La visite du Patriarche libanais en France reçu longuement hier par Emmanuel Macron.

C’est le chef d’une église reçu comme un chef d’Etat. L’Elysée le loge au Bristol, le palace en face, le Premier ministre, le Président du Sénat, le maire de Paris, etc, se bousculent pour le rencontrer. Le Président lui-même a passé hier une heure un quart en tête à tête avec le Patriarche maronite d’Antioche. Emmanuel Macron ne s’est pas confessé, cela aurait pris plus de temps (avec les banquiers, c’est toujours long…), ils n’ont pas parlé de religion, bien que sa béatitude Bouchara Boutros Rahi soit aussi un Prince de l’église catholique, un cardinal. Non, c’était un rendez vous 100% politique. Quand un Patriarche libanais voyage, il devient le père de la Nation. Cela remonte à 1920, au traité de Versailles, le Patriarche était mandaté par ses compatriotes pour négocier avec Clémenceau les frontières du Grand Liban. Le Patriarche à l’étranger parle pour tous les Libanais et il peut dire ce que les politiques n’osent pas dire.
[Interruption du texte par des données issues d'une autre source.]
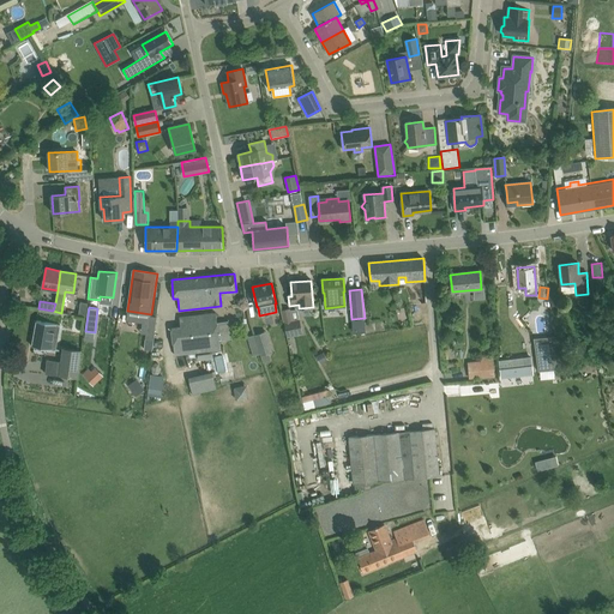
[(281,311),(287,337),(304,333),(300,318),(293,319),(290,308),(281,311)]
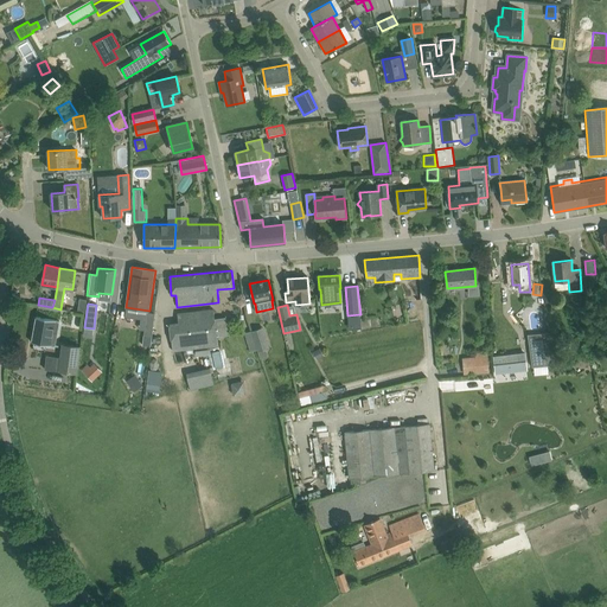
[(178,323),(170,324),(173,350),(217,345),(216,337),(215,319),(213,310),(177,313),(178,323)]
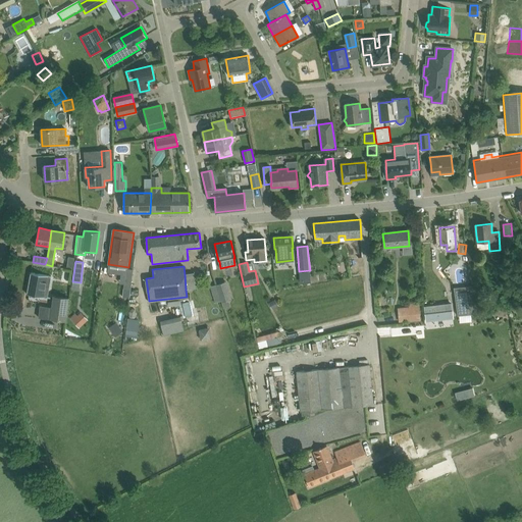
[(131,289),(134,269),(126,268),(123,288),(131,289)]
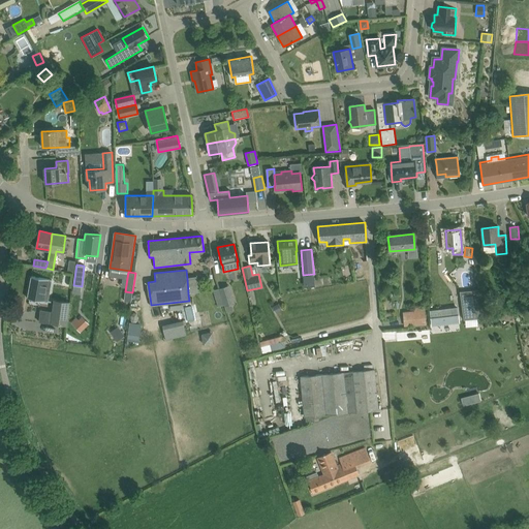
[(27,298),(48,302),(52,280),(31,276),(27,298)]
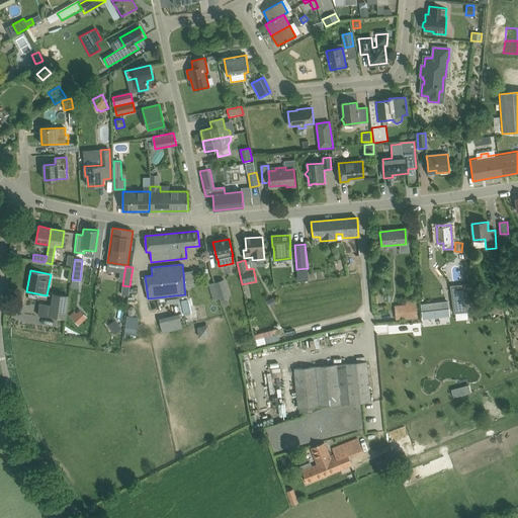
[(225,279),(214,283),(222,307),(229,305),(227,297),(230,296),(225,279)]
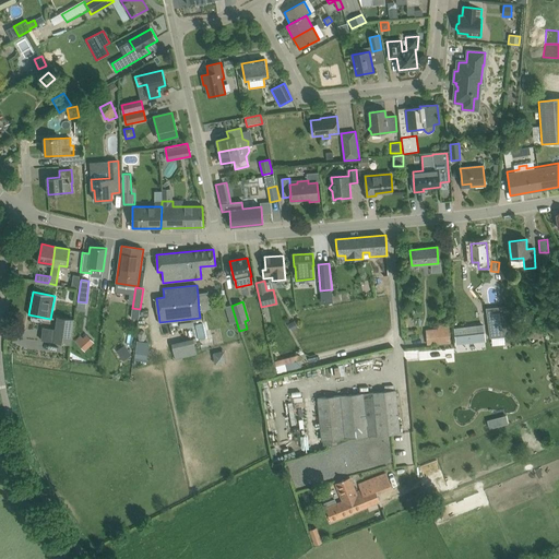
[(486,308),(489,339),(506,337),(503,307),(486,308)]
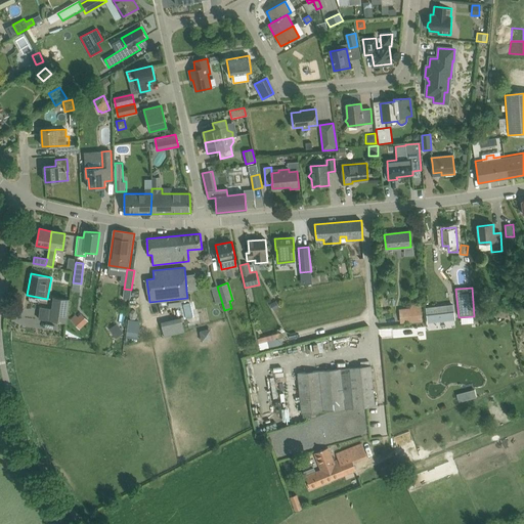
[(50,319),(67,321),(70,297),(53,295),(50,319)]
Qu’est-ce qu’il avait à dire à Emmanuel Macron de "tabou" ?

Que les réfugiés syriens doivent rentrer chez eux. Qu’il y a urgence à les reconduire à la maison. Que la plus grande partie de la Syrie est désormais sous contrôle et qu’il faut en profiter pour rapatrier ceux qui le veulent, et aussi ce qui ne le veulent pas forcément. Qu’il ne faut pas attendre une solution politique, que Bachar El Assad soit allé au diable ou que la Syrie soit devenue comme la Suisse. Non, c’est tout de suite qu’il faut régler le problème des réfugiés en les renvoyant.

C’est choquant, surtout dans la bouche d’un homme d’église.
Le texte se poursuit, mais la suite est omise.